L'Umih lance une formation et une évaluation en ligne pour mieux intégrer le nouveau classement hôtelier.
La nouvelle grille de classification des hôtels demande un travail préparatoire certain. L'Umih propose aux professionnels deux outils essentiels : une journée de formation avec Umih-Formation, permettant d'appréhender le référentiel et ses subtilités. Et une auto-évaluation en ligne.
Les normes hôtelières dataient de 1986 et la profession dans son ensemble a convenu qu’un grand dépoussiérage était nécessaire. Pour le Secrétaire d’Etat au tourisme, Hervé Novelli, il s’agissait aussi de replacer les hébergements marchands dans la concurrence internationale et d’abandonner la notion de ‘zéro’ étoile, spécificité française, franchement pas vendeuse. Restaient aux syndicats patronaux à trousser leurs manches, réfléchir, négocier, mettre en forme. Ce qu’ils ont fait pendant deux ans. L’hôtellerie est d’ailleurs le seul secteur à avoir boucler les objectifs. La grande nouveauté, comme le souligne l’Umih, porte sur le principe d’un classement volontaire payant. Principe retenu : le professionnel doit se faire auditer par une société accréditée par le Cofrac*. Le dossier passe ensuite entre les mains du Préfet qui n’a aucun pouvoir d’appréciation puisque la société qui a effectué l’audit est officiellement reconnue. “Le Préfet ne va pas ‘ré instruire’ le dossier” rassure Annick Cros, directrice du service juridique de l’Umih, il va seulement vérifier la conformité de la procédure.
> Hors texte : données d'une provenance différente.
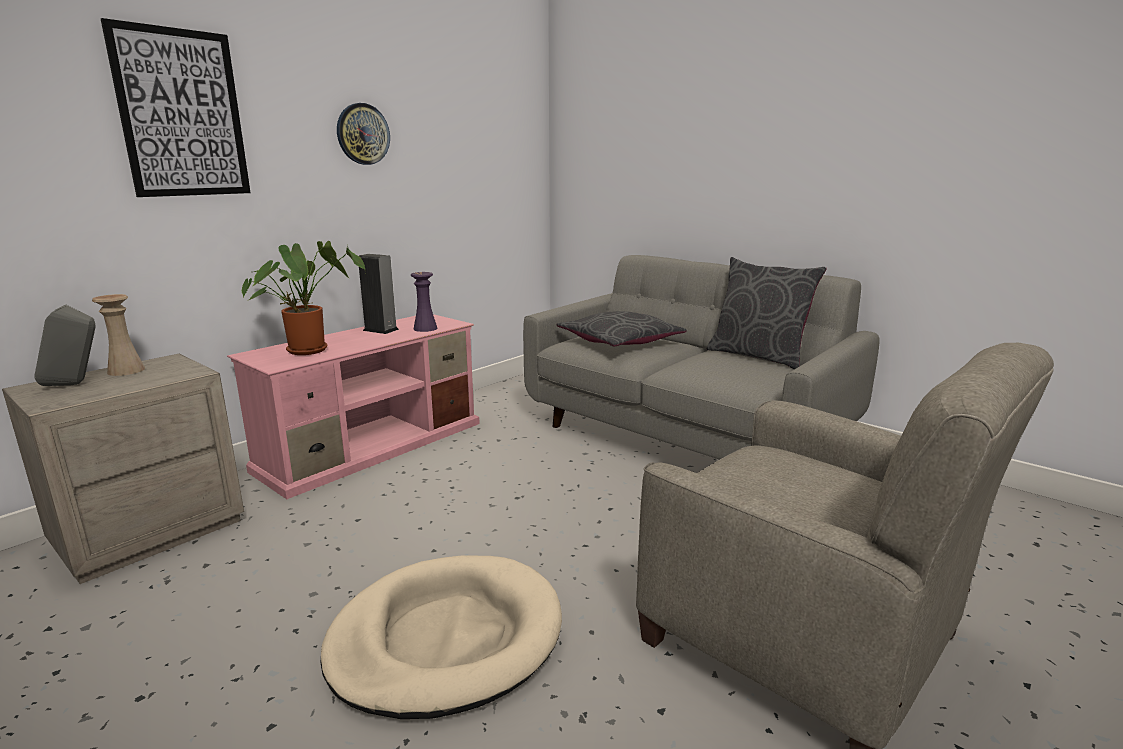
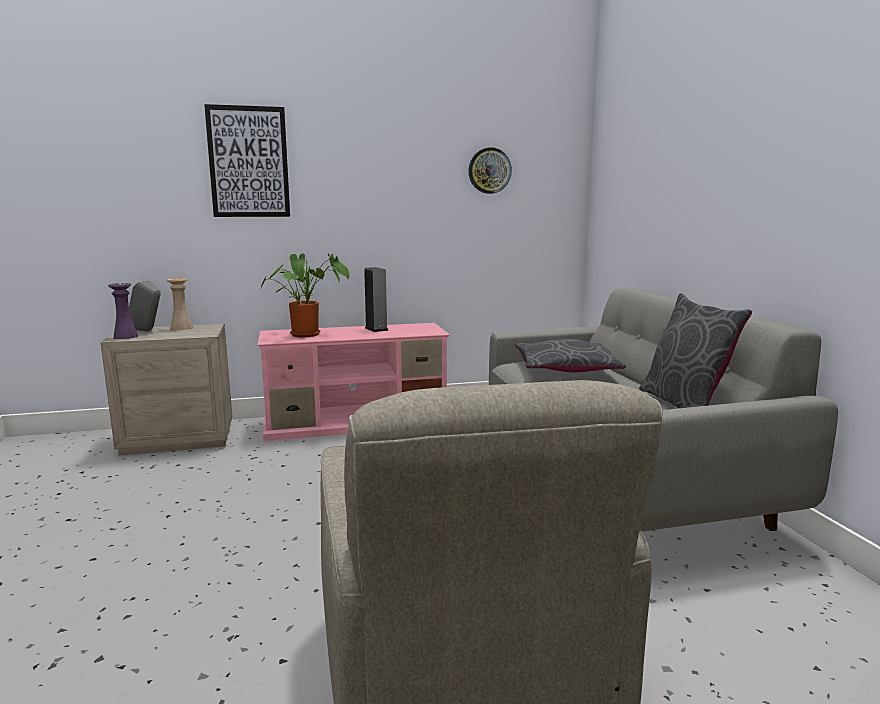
camera: 35 degrees right, 5 degrees down
beige dog bed [321,555,562,719] -> none
wall clock [337,103,390,165] -> wall clock moved to [468,147,512,194]
purple vase [411,272,437,332] -> purple vase moved to [108,283,138,339]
En amont, la loi prévoit que la demande d’audit soit précédée d’un ‘pré diagnostic’. “Un bac blanc en quelque sorte” résume habilement Annick Cros. Se faire auditer à un coût mais surtout réclame une projection nouvelle de l’outil et de l’activité.
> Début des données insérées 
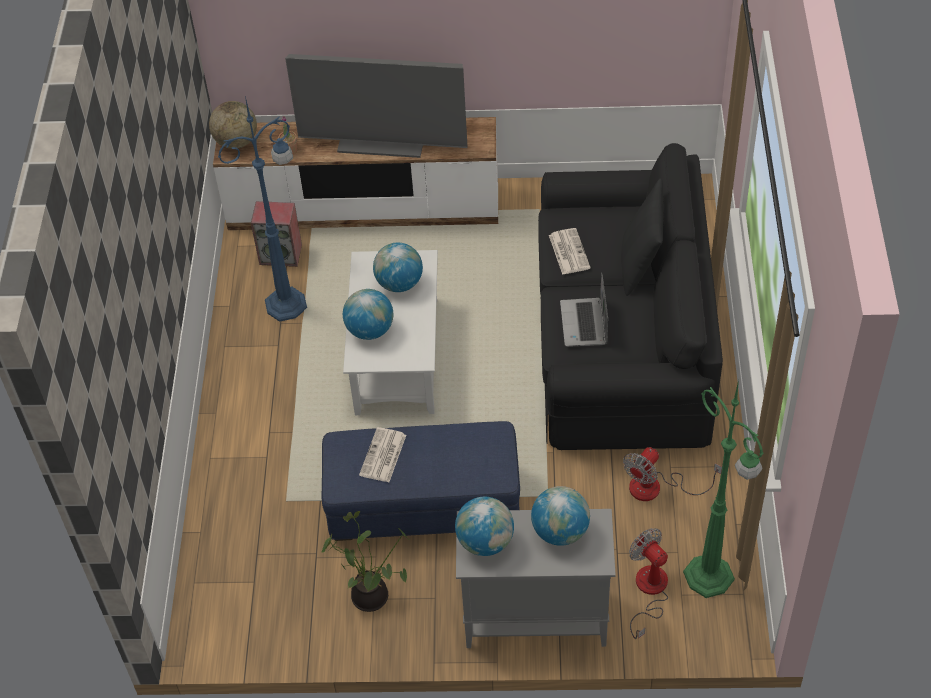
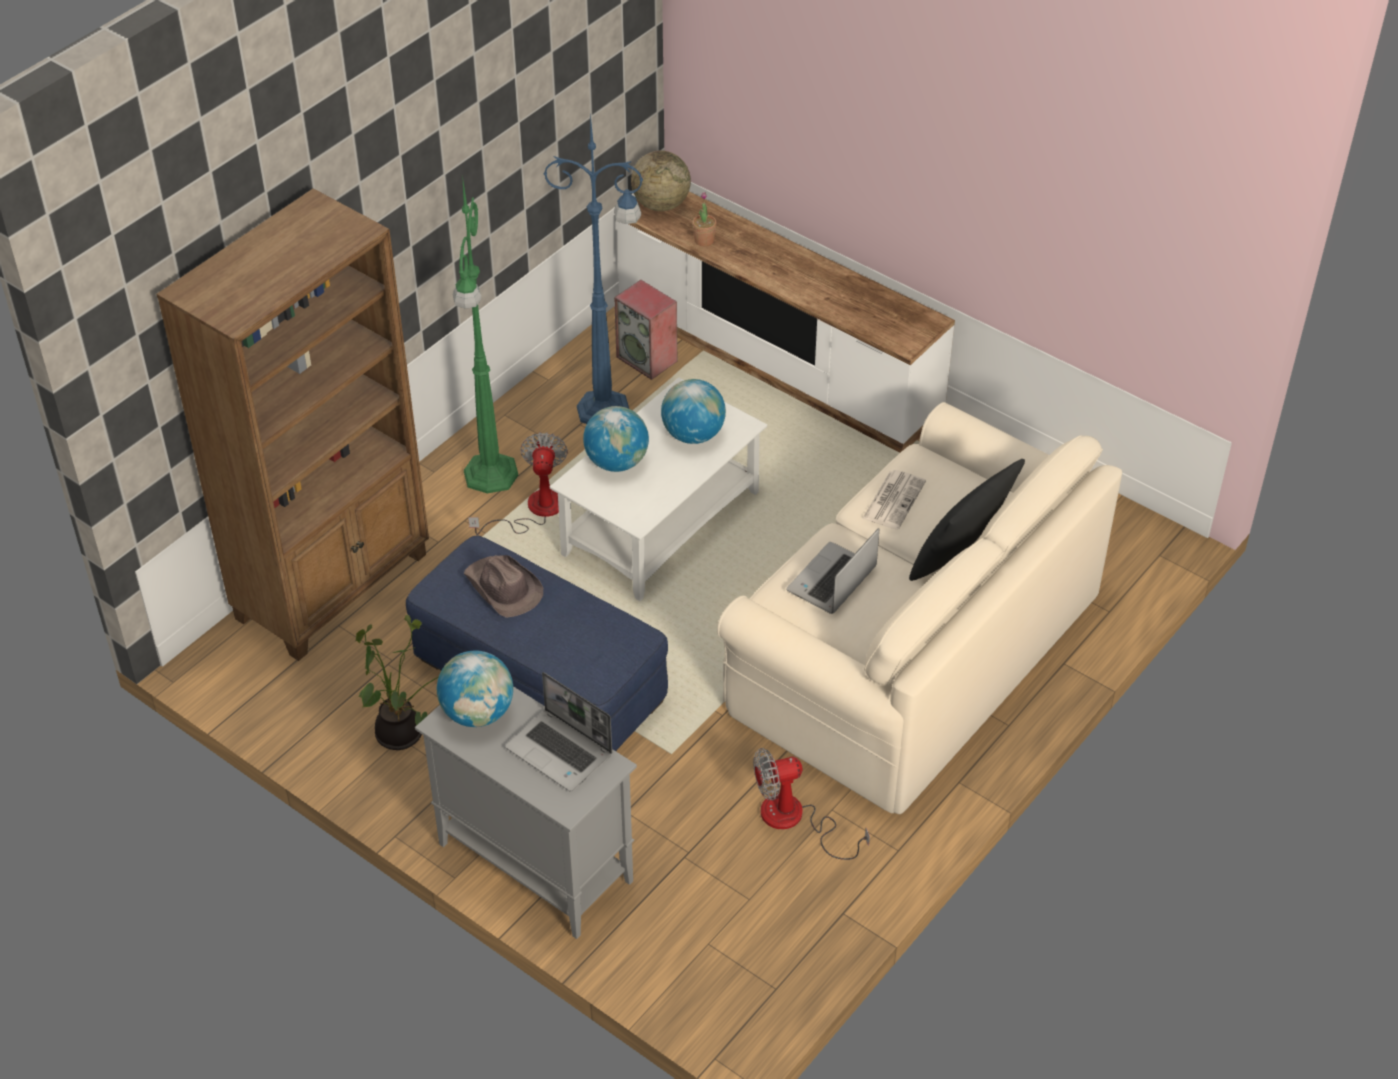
camera: 35 degrees right, 5 degrees down
television [285,54,467,158] -> none
newspaper [359,427,406,482] -> brown hat [463,555,543,618]
globe [531,486,590,546] -> laptop [505,672,612,791]
black sofa [538,143,723,450] -> beige sofa [717,402,1122,814]
fan [629,528,668,639] -> fan moved to [468,432,568,535]
green floor lamp [683,380,764,598] -> green floor lamp moved to [453,175,518,493]
none -> brown bookcase [157,188,429,661]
Pour l’Umih, le compte à rebours est déjà engagé : à peine “30 mois pour être prêts. Le 22 juillet 2012, l’ensemble des hôtels devra avoir fait la démarche pour intégrer la nouvelle grille de classification”. L’appel est commun d’ailleurs aux trois fédérations de la rue d’Anjou concernées : la Fédération nationale de l’hôtellerie française, présidée par Laurent Duc, la Fédération de l’hôtellerie familiale nationale, dirigée par Bertrand Lecourt et la Fédération nationale des professions hôtelières saisonnières, emmenée par Thierry Grégoire. La grille de classification porte sur les attentes actuelles et nouvelles des clients. On y aborde non seulement l’hygiène t le confort, mais aussi la technologie, els exigences de service, le développement durable. “Ne pas se faire classer serait ne pas vouloir exister commercialement” martèle-t-on à l’Umih face aux campagnes de dénigrement qui sont apparues depuis la parution des travaux. “On entend dire tout et n’importe quoi à propos de ce classement, s’insurge Laurent Duc. Non, ce n’est pas une usine à gaz mais un outil marketing construit et fiable. L’hôtellerie indépendante doit se faire classer si elle ne veut pas disparaître. Un hôtel doit s’inscrire dans la compétitivité et ne pas se replier dans son coin.”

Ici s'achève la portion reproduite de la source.